- **Job**
Text in the records must be reproduced exactly, and pictures must be skipped.

- **Supplied data**
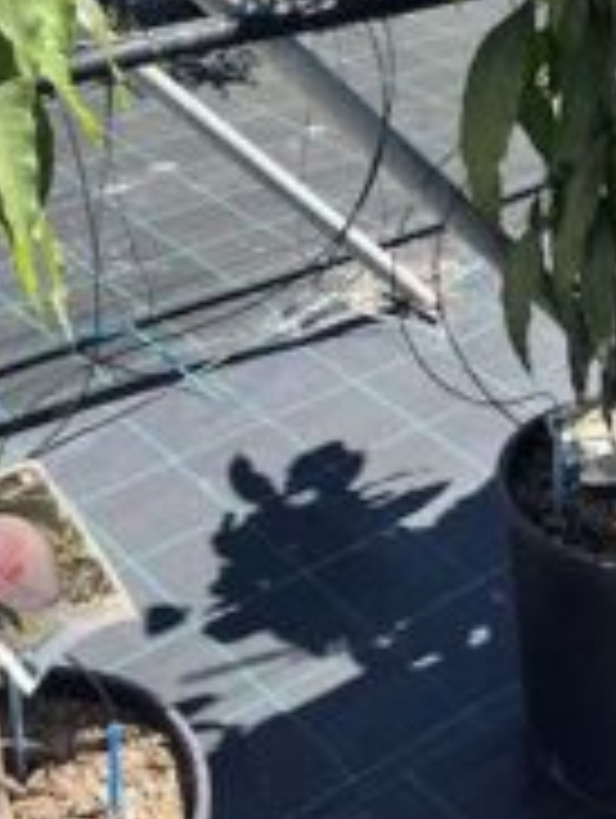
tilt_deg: -15.9
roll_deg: +0.9
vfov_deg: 23.9
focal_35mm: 76
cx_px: 342
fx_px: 1799
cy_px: -92
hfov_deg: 19.4
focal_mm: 4.2
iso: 32
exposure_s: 1/1304
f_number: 1.6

- **Written response**
tilt_deg: -15.9
roll_deg: +0.9
vfov_deg: 23.9
focal_35mm: 76
cx_px: 342
fx_px: 1799
cy_px: -92
hfov_deg: 19.4
focal_mm: 4.2
iso: 32
exposure_s: 1/1304
f_number: 1.6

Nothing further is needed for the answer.